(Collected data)
::::::
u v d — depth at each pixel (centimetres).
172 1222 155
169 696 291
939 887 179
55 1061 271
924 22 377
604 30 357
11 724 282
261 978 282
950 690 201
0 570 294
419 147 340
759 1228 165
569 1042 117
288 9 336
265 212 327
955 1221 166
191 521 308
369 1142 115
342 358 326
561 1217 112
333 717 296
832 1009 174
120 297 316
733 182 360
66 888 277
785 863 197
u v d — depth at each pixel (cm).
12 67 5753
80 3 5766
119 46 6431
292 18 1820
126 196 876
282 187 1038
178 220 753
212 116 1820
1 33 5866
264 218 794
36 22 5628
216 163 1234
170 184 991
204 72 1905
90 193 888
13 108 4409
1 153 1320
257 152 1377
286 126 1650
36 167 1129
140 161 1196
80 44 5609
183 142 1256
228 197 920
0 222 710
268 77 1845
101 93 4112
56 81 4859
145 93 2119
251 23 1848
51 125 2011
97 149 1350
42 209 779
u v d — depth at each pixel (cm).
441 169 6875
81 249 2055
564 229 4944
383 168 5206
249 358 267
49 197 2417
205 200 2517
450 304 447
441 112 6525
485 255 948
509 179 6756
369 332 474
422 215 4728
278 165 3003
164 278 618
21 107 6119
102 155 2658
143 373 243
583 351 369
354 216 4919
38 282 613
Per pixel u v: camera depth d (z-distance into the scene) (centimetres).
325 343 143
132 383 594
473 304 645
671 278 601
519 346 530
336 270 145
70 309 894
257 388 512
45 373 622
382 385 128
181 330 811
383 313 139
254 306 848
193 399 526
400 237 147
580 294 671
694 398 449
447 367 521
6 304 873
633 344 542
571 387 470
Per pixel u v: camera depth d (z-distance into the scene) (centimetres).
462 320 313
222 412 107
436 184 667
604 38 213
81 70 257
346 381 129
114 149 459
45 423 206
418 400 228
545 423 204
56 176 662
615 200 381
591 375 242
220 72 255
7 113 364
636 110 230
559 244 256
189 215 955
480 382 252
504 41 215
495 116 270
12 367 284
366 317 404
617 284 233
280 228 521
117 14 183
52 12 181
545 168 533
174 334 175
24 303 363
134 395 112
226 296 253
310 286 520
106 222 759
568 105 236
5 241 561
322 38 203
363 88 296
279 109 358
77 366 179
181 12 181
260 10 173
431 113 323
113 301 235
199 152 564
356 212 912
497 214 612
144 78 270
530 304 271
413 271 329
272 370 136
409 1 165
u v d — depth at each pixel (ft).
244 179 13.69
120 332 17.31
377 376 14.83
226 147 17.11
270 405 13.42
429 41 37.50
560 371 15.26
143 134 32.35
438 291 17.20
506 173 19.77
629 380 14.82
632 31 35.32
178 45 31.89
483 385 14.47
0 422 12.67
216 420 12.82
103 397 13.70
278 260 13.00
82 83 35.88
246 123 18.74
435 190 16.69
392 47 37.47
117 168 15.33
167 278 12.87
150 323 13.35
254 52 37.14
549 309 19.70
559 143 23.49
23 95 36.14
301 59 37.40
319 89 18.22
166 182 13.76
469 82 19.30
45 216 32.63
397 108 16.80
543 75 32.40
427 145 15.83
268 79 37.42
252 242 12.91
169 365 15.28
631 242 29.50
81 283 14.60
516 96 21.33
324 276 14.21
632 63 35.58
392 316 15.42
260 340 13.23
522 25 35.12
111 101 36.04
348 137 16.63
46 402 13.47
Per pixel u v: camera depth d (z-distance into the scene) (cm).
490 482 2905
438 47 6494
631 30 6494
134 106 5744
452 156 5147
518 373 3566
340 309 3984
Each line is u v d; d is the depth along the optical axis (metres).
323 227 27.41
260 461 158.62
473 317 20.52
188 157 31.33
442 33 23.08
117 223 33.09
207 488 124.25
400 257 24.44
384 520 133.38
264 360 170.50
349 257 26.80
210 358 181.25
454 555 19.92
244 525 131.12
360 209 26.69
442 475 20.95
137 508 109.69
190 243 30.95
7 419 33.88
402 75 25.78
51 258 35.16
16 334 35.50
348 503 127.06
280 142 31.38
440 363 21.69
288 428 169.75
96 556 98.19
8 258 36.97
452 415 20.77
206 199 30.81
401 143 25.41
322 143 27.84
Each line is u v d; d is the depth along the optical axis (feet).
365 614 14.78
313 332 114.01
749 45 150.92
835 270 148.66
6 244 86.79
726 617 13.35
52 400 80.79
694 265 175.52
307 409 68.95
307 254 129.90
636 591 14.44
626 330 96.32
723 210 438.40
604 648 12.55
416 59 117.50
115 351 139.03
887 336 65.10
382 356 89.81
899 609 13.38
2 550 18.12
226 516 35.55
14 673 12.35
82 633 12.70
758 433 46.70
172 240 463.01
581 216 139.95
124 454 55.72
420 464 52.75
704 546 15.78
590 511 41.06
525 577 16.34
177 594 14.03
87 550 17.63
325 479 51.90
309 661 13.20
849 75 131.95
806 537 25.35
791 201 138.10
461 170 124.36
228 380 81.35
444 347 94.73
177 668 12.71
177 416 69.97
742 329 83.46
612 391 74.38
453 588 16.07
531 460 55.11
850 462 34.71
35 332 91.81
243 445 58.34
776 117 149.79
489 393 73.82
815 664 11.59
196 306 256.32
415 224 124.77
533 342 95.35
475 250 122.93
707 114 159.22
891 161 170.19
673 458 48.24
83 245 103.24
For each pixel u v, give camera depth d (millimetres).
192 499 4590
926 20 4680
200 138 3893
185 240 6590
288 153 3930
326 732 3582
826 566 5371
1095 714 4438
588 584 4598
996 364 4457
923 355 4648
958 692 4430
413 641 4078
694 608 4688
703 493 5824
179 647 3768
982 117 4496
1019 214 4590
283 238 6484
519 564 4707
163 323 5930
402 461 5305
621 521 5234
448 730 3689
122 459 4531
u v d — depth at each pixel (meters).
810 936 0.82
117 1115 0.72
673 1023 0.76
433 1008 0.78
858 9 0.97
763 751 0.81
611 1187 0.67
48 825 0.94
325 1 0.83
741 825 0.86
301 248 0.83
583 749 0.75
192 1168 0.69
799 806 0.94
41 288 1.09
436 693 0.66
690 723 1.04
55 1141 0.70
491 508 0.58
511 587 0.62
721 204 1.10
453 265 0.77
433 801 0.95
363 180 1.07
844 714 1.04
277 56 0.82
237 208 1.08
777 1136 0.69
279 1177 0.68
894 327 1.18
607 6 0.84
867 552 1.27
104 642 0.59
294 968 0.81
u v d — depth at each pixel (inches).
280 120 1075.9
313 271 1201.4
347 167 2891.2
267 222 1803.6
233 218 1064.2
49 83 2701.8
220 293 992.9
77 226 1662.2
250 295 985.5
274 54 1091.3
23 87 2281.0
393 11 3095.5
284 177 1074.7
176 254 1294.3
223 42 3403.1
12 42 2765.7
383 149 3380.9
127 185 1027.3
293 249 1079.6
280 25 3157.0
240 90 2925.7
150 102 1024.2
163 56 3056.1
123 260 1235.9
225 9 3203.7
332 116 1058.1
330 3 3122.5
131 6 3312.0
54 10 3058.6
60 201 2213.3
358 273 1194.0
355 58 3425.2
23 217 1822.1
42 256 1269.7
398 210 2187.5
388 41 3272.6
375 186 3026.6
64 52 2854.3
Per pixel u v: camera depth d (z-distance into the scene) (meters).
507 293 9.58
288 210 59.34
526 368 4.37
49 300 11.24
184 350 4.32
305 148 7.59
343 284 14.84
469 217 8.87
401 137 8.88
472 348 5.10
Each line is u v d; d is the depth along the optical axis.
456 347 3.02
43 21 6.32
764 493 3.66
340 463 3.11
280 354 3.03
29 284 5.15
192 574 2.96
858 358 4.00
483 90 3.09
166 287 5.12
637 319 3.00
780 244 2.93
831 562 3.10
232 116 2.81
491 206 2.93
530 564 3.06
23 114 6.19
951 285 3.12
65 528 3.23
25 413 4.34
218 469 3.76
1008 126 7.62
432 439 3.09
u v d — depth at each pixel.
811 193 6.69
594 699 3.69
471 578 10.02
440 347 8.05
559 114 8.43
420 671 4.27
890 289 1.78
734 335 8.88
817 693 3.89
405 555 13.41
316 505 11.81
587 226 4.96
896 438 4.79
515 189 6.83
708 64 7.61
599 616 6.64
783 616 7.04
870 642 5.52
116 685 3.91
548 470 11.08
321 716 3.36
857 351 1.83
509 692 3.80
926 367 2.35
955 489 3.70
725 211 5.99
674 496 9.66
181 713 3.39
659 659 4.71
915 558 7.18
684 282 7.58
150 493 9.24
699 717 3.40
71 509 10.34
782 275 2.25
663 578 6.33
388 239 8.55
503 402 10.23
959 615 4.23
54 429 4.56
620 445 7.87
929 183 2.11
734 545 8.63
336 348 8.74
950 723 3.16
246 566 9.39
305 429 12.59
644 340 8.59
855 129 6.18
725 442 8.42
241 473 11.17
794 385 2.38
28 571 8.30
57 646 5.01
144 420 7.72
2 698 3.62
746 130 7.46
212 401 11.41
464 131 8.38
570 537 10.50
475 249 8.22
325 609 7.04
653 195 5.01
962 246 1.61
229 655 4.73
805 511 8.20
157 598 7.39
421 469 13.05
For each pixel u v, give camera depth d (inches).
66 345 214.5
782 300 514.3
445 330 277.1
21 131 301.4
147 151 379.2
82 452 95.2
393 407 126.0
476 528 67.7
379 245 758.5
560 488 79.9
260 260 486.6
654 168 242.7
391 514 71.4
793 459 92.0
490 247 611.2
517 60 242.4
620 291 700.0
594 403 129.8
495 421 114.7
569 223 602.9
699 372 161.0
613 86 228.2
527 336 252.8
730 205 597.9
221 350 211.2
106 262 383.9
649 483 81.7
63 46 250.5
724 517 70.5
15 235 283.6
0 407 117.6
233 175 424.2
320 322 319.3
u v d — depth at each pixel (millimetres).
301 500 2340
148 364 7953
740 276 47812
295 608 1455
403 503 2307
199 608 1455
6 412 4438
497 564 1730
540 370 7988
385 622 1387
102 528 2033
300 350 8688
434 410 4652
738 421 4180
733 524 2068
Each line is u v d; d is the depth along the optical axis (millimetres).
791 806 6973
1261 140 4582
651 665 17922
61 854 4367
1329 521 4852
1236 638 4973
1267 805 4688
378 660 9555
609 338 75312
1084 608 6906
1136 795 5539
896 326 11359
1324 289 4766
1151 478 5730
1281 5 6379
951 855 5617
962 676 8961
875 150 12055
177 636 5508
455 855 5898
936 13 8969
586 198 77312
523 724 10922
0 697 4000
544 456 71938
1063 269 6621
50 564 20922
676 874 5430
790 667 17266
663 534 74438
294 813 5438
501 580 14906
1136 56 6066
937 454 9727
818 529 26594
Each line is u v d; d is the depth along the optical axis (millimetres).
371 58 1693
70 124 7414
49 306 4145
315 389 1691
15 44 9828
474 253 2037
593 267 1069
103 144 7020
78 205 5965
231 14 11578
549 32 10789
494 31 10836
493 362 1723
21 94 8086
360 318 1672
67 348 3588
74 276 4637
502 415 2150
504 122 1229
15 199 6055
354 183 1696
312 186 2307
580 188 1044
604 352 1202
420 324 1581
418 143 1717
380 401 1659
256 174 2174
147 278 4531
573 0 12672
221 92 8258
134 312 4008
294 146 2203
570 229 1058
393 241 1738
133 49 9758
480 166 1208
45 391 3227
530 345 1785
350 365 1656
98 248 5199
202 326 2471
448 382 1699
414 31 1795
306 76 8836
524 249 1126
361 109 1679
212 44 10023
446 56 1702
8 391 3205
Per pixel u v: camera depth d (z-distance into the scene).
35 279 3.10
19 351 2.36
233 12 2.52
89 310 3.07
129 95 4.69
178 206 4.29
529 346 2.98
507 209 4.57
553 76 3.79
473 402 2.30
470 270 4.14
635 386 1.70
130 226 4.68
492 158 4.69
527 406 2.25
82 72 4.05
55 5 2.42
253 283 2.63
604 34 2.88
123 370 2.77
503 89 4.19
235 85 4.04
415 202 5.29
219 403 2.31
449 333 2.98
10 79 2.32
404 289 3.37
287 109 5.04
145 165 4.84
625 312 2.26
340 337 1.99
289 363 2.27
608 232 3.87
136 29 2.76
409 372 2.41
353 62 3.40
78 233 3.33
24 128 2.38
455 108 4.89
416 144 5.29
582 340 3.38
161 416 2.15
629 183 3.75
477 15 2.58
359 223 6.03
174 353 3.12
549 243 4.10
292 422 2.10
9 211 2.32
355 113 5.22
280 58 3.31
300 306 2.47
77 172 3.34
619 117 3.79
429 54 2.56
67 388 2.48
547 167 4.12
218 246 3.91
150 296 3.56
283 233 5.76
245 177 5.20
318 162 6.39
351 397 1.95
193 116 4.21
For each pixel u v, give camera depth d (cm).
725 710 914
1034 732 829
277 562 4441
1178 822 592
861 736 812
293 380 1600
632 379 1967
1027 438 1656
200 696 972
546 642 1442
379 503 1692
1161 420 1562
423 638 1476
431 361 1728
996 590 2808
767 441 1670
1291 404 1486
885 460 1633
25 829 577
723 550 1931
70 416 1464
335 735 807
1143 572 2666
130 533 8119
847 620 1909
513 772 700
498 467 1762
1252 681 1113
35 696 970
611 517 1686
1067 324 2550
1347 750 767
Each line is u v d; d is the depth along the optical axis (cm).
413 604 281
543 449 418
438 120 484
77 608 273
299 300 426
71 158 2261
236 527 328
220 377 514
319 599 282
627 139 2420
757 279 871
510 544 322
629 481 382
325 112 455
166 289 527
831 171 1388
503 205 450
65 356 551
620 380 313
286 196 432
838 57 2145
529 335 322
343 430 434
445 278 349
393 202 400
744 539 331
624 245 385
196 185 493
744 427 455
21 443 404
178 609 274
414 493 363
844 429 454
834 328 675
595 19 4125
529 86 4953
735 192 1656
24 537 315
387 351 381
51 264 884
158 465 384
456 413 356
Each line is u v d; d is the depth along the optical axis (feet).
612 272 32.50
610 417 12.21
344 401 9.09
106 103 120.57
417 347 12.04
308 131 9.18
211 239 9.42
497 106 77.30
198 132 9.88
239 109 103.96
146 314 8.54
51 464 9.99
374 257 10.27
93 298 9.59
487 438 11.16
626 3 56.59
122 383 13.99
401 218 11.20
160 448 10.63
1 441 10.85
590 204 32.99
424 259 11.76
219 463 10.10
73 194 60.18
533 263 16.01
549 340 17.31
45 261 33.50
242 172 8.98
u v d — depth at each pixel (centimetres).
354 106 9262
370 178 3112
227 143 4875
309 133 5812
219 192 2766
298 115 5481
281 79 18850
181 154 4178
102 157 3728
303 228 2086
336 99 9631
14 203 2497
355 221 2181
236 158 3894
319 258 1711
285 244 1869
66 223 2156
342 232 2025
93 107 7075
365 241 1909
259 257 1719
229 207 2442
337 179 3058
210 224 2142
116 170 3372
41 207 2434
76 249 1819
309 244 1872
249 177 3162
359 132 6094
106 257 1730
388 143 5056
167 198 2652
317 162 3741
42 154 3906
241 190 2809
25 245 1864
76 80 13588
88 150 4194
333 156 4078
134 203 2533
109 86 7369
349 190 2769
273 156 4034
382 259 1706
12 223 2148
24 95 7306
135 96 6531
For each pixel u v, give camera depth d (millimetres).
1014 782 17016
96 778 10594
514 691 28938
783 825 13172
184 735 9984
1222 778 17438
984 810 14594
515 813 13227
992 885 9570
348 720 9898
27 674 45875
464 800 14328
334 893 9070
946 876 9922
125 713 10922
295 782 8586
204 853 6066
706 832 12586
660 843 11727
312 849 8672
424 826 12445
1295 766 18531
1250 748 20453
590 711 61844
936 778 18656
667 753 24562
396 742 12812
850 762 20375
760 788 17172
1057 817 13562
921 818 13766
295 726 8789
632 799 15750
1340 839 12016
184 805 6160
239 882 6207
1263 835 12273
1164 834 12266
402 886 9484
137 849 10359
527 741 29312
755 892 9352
::::::
Filter the entries above down to the lines that contain "meters".

* Answer area
u v d — depth at each pixel (meters).
Per pixel u v: camera depth d (z-distance into the scene) (meters).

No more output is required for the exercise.